The Partner’s Plea
What Is the Partner’s Plea?
Many of us who have entered the rooms of recovery and accumulated some days and months of sobriety may often find ourselves bemoaning the lack of enthusiasm or “buy-in” on the part of our partners, spouses, and family members. We often lament that their reluctance to pull up a chair on the pink cloud of sobriety with us feels like a lack of support or even a way of emotionally trying to drag us back into our old way of being.
“Why can’t you be more excited for me in this new way of life?” we may ask. “Why do you have to continue to keep your distance from me as if I am constantly on the verge of being another disappointment? Why do you keep defining me by my past behaviors and mistakes? Can’t you see that I’ve turned a corner here? Can’t you give me just a little credit for making strides in the hardest undertaking of my entire life?”
How Do Our Partner’s Respond to our Pleas?
If we could listen inside the mind of the partner of an addict, the resounding answer to those questions might sound something like this:
“Because I’m afraid I won’t know who I am if I’m not taking care of you, cleaning up after you literally and figuratively, making excuses for you, or trying to keep some sense of normalcy in what has become a Nut House. I have built my entire life around what you need and when you need it. I’ve been overly dependable because you are completely undependable. I’ve become so predictable that I bore myself to tears because you are so unpredictable that I can’t even trust you to get the mail! I have prayed the same prayers over and over so many times that I’m pretty sure I put Jesus to sleep!”
“I’m thrilled that you’re disease-free, sober, or whatever the hell you are. But at the end of the day I’m not sure I have the emotional energy left to buy into one more hopeful sober season or spin of the recovery wheel when I have lived in nothing but duty, details, and perpetual disappointment for more years than I care to even count. Frankly, I just don’t trust your disease. It isn’t even personal. I simply don’t trust that I won’t be back at square one a year from now and I would rather just bide my time while you have your little candle in the cupcake celebration than risk the emotional devastation that comes with buying in to one more round of hope. So, yay for you! Now, I need to get to the store.”

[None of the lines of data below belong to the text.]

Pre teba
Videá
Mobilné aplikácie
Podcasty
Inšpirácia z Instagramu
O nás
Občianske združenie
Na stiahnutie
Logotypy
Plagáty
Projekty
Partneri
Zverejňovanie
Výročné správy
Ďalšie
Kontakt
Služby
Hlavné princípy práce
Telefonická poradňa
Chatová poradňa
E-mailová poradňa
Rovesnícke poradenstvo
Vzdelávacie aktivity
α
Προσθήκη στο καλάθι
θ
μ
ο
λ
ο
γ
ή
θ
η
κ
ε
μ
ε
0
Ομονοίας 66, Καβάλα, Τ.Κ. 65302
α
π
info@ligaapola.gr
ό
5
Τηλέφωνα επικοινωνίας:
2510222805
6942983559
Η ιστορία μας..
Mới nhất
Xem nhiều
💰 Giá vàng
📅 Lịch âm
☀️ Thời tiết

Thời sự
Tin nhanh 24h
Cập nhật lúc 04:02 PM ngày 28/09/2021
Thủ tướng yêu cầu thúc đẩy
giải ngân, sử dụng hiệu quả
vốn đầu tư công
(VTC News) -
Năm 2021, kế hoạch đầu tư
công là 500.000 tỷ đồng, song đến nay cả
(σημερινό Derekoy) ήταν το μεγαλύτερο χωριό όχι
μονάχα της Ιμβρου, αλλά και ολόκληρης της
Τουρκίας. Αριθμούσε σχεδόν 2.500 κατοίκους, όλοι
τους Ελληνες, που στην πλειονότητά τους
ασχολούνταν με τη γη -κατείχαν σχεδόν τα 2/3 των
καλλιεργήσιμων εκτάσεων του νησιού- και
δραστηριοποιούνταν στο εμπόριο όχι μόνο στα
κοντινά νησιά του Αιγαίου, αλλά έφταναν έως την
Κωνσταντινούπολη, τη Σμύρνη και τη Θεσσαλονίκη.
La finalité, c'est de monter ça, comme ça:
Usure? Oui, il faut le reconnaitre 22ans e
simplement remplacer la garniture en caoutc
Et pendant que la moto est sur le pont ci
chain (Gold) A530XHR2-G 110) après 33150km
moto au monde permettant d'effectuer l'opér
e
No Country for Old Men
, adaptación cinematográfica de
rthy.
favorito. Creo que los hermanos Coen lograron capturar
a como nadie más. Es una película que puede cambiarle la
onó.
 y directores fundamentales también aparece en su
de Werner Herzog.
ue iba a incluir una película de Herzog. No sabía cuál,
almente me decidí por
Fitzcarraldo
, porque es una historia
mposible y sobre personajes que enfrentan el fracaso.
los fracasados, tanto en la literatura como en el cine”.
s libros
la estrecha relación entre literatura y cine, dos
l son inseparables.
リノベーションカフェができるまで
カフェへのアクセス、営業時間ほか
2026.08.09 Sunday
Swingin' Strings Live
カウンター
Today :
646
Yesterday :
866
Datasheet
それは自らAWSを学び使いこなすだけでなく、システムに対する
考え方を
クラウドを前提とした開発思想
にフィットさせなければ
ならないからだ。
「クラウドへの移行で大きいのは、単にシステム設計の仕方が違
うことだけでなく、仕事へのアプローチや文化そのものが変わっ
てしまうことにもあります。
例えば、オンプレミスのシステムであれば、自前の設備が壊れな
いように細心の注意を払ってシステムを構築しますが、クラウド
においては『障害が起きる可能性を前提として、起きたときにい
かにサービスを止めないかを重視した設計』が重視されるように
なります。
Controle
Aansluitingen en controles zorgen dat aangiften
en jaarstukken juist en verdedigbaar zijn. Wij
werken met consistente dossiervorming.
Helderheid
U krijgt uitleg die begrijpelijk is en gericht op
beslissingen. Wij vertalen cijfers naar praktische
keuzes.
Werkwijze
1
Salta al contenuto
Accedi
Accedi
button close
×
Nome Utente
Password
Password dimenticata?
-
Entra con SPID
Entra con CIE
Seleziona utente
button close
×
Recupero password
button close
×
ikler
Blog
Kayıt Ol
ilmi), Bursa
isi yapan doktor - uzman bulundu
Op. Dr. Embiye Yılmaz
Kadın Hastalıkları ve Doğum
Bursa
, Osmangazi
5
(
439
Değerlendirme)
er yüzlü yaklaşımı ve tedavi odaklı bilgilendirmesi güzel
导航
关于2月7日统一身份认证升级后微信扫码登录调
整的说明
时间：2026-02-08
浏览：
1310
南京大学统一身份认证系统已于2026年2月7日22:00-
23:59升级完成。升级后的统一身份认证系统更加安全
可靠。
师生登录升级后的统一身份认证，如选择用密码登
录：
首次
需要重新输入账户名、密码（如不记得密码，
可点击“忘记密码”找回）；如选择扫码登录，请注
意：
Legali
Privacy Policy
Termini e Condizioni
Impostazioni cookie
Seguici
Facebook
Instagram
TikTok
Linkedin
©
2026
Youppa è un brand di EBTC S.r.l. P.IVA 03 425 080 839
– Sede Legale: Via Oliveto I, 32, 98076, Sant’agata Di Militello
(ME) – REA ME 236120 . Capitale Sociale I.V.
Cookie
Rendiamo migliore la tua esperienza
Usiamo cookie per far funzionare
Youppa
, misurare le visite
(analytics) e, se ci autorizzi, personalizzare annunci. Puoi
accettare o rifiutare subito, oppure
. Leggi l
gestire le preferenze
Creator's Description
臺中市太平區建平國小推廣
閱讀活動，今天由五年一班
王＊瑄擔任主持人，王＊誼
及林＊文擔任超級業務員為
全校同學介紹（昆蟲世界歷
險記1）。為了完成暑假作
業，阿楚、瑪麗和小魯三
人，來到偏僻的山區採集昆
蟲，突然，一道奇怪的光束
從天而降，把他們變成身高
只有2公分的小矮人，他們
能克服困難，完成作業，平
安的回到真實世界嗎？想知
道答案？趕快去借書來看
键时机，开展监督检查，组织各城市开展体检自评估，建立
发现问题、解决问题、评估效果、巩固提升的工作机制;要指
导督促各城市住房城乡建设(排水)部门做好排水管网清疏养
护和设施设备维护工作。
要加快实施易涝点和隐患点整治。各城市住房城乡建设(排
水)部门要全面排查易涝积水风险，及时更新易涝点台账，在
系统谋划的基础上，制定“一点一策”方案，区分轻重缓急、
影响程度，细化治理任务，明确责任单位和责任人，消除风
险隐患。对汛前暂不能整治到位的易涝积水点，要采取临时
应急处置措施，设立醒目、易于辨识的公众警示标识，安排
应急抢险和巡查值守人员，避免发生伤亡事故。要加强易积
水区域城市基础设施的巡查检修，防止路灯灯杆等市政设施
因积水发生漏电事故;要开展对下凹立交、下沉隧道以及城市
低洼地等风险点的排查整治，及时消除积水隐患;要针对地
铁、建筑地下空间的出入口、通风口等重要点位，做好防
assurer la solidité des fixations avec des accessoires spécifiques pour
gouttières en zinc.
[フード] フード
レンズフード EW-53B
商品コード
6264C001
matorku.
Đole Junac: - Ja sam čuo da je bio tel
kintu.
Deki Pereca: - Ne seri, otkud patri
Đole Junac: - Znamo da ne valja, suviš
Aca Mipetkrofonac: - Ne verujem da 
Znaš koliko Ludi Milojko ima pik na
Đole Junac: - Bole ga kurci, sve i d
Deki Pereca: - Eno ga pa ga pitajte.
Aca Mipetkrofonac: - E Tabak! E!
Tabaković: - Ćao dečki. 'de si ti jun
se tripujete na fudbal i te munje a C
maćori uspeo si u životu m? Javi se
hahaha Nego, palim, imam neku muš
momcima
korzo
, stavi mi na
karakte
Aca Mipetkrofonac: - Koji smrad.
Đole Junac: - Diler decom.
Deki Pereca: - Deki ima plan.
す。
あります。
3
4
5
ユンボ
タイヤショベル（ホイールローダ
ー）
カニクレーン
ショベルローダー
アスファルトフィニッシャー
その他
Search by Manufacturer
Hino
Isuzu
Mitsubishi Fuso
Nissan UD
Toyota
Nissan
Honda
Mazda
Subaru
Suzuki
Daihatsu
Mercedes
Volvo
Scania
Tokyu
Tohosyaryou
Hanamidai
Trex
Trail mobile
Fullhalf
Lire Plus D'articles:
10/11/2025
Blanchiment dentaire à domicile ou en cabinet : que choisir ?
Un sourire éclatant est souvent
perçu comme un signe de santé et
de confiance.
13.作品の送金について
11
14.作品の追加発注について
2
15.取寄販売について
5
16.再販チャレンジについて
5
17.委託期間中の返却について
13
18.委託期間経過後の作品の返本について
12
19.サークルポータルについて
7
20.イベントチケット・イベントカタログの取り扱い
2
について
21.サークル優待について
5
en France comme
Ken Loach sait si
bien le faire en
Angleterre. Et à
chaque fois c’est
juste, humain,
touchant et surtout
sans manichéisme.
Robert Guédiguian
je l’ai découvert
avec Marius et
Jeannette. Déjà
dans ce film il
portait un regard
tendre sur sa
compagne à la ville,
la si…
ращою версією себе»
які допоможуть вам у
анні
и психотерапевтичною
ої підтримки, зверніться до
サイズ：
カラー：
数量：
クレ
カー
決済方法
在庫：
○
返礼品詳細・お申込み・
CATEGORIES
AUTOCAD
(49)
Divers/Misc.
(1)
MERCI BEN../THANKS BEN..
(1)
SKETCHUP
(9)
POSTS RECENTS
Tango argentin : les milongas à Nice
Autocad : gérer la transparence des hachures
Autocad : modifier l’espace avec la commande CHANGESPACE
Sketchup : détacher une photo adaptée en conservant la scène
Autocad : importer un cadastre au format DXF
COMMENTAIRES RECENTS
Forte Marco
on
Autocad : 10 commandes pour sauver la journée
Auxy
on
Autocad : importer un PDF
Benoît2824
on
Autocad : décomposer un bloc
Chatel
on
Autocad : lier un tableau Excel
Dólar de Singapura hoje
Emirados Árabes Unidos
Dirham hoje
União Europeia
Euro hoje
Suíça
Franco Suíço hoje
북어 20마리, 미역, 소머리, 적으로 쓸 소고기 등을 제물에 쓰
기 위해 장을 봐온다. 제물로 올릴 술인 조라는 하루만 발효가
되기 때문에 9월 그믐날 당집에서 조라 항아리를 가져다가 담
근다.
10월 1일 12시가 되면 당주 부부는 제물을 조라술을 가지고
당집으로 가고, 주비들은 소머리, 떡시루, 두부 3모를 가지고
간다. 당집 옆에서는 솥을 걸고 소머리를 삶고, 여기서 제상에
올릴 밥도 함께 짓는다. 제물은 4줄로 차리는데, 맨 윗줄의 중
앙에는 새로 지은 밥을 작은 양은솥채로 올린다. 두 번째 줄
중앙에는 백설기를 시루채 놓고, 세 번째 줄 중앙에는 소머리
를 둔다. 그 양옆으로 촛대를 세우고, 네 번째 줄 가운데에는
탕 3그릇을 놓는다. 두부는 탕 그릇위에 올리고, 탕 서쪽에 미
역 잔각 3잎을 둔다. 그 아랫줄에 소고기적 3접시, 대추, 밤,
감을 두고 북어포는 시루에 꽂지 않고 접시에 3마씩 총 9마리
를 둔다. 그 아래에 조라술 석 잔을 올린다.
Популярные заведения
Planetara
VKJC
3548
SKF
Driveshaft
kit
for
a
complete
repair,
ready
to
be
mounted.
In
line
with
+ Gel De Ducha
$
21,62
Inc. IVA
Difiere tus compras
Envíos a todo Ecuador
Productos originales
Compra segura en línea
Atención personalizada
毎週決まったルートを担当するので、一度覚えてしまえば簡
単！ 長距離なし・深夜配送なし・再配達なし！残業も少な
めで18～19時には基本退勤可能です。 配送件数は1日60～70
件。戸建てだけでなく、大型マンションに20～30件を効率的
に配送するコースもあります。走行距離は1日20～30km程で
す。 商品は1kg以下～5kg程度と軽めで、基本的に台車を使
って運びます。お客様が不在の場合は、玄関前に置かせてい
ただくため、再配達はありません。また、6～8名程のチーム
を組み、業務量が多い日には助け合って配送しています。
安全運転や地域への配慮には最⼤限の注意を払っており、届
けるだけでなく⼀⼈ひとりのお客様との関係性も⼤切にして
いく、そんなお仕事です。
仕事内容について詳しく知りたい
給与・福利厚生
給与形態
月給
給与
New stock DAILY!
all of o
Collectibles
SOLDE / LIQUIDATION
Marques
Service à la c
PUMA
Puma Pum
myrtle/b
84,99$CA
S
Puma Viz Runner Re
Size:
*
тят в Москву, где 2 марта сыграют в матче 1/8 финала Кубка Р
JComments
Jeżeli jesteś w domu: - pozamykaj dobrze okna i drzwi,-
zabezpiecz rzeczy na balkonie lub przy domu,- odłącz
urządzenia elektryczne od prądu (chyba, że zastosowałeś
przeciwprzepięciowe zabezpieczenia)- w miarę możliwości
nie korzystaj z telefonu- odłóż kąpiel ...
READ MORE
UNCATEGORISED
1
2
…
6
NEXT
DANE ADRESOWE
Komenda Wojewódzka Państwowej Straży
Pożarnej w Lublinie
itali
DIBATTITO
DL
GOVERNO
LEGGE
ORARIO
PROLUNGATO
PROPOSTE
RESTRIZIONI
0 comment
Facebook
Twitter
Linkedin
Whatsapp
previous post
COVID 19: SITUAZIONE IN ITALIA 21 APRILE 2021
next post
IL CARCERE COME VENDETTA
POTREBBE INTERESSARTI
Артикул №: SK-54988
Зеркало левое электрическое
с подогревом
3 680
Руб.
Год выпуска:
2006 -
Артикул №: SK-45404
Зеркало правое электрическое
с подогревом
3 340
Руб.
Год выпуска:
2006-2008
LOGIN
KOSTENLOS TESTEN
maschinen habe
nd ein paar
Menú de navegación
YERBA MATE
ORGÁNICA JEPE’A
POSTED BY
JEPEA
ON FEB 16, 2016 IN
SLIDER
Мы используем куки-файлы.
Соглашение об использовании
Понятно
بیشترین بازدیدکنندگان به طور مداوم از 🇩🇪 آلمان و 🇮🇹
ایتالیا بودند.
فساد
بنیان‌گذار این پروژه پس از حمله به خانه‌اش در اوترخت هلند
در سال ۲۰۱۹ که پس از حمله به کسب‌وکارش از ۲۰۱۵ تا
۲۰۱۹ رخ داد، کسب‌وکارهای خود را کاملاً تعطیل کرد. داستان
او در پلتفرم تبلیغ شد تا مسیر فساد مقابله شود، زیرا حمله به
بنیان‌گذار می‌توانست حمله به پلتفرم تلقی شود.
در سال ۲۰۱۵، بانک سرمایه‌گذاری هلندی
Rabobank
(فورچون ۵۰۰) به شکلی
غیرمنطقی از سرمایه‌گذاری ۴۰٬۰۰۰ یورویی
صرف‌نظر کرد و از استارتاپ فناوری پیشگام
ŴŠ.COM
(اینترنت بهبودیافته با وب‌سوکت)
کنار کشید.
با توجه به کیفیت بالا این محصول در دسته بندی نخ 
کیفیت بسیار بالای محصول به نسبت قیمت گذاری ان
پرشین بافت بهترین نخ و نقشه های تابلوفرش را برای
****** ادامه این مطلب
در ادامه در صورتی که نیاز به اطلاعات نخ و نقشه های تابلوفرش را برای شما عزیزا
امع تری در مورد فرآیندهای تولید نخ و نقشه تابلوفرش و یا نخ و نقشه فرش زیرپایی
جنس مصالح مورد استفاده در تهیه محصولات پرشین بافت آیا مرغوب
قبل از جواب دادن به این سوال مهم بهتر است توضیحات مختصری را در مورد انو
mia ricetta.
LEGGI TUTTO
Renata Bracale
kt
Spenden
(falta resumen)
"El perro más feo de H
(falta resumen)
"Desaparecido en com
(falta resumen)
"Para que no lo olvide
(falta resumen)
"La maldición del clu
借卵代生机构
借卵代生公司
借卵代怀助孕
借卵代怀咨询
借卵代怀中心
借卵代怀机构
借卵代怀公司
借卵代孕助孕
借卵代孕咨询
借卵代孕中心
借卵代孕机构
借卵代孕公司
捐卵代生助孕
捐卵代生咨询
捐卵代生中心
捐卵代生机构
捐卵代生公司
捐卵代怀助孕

And with that, we see them painfully close the door on hope and run back to the fear of being utterly devastated once again by our disease.
What Can Be Done?
As cold and lacking empathy as that monologue may sound, some version of that is very often the conversation between an addict and the affected partner after the miracle. The people who have been carrying the load are tired, fearful, burnt to a crisp, and worn down. While the world around them looks for hope and throws confetti on behalf of the recovering partner at every sign of an “answer to prayer,” the load bearers learn early on not to order the balloons too soon. Few diseases are as fraught with relapses as addiction and few partners are as emotionally tangled up in their roleplaying as the spouse. This is what it means to embrace reality in the tension between pain and redemption.
Groups such as Al-Anon, Nar-Anon, or Adult Children of Alcoholics that offer safe space for partners and family members to express such emotional baggage are a necessity in family work with hurting loved ones. These scenarios need to be expressed in safe spaces where support and encouragement can be experienced and expressed away from opportunities for the recovering loved one to hear it as shaming or blaming. Support for the family is just as imperative to a good recovery as connection and support for a member in recovery. Remember, it is a family disease and it is also a family in need of healing.
*Adapted from After the Miracle: Illusions Along the Path to Restoration/Morgan-James Publishing, New York/David Hampton.